Figure 9-2 illustrates a technique for laser vestibuloplasty in a patient requiring excision of an epulis and a vestibuloplasty. After administration of local anesthetic, the anterior vestibule is tensed by pulling the lower or upper lip outward. The laser is then used to create a supraperiosteal dissection.16 The tension maintained on the lip allows effortless establishment of an adequate plane of dissection. The tissue margin is then maintained in place with sutures or a stent. If desired, an autogenous or allogeneic soft tissue graft can be used to cover the denuded area. Immobilization of the graft is key to its survival, which can be accomplished with suturing or placement of a stent.17
FIGURE 9-2 • Vestibuloplasty with epulis excision. A, Preoperative view of maxillary ridge epulis fissuratum. B, Epulis excision with a CO2 laser in continuous-wave mode. Note residual muscle on the periosteum. The laser is used to incise the muscle attachments, allowing them to migrate vertically. As the muscle is being dissected superiorly, tension is being applied to the lip. C, Supraperiosteal dissection and vestibuloplasty completed. Note clean periosteum. D, Postoperative appearance at 10 days, with excellent vestibular depth and re-epithelialization.

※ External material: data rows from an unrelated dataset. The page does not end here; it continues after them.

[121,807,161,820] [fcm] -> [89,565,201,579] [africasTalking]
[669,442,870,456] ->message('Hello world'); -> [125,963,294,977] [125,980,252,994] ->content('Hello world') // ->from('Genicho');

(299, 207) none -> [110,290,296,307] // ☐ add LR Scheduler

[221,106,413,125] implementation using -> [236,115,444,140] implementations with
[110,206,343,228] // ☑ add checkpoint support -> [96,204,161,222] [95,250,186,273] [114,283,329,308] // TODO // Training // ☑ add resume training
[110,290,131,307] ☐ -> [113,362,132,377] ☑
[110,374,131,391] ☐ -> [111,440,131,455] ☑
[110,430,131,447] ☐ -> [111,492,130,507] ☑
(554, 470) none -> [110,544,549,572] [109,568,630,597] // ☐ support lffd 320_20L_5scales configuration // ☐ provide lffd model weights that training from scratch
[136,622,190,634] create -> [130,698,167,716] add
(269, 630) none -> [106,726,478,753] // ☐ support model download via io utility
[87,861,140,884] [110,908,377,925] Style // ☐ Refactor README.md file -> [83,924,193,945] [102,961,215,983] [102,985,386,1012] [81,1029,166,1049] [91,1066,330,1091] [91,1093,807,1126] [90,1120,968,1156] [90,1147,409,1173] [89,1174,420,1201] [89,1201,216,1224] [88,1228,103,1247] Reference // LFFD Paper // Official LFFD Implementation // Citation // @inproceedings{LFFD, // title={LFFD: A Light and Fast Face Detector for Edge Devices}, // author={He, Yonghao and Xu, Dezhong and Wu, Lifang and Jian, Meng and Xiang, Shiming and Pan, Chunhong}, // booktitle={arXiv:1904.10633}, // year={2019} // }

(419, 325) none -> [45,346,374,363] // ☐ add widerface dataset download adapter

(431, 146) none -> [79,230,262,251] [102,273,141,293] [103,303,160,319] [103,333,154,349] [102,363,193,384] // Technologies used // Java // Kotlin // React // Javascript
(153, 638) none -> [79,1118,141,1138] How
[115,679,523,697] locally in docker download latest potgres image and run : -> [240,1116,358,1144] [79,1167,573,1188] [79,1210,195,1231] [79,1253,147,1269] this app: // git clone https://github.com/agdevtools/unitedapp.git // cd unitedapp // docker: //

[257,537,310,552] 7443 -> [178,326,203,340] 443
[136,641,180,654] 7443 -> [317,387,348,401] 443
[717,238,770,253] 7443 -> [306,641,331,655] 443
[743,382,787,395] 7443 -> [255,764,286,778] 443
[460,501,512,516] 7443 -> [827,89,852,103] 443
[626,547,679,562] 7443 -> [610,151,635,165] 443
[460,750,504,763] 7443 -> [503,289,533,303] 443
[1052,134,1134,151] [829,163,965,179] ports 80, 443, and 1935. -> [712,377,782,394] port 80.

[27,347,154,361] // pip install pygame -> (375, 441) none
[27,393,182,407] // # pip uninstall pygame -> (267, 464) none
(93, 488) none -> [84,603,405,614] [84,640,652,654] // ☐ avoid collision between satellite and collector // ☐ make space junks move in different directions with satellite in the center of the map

In patients not undergoing soft tissue grafting, postoperative discomfort is minimized and may be further reduced by initial, continuous wear of a soft-relined denture or a tissue-conditioned denture, although this is not mandatory. In patients with significant resorption of the mandible, the genioglossus and mylohyoid muscle attachments often preclude adequate extension of the lingual flange of the denture.18 In this case a floor-of-mouth lowering procedure can be performed to increase lingual vestibular height. This can be done with a laser as previously described, again using supraperiosteal dissection and either sutures or a stent to fix the lowered tissue in place. At least half the musculature attached to the genial tubercles should remain to ensure adequate function of the tongue and oropharyngeal muscles.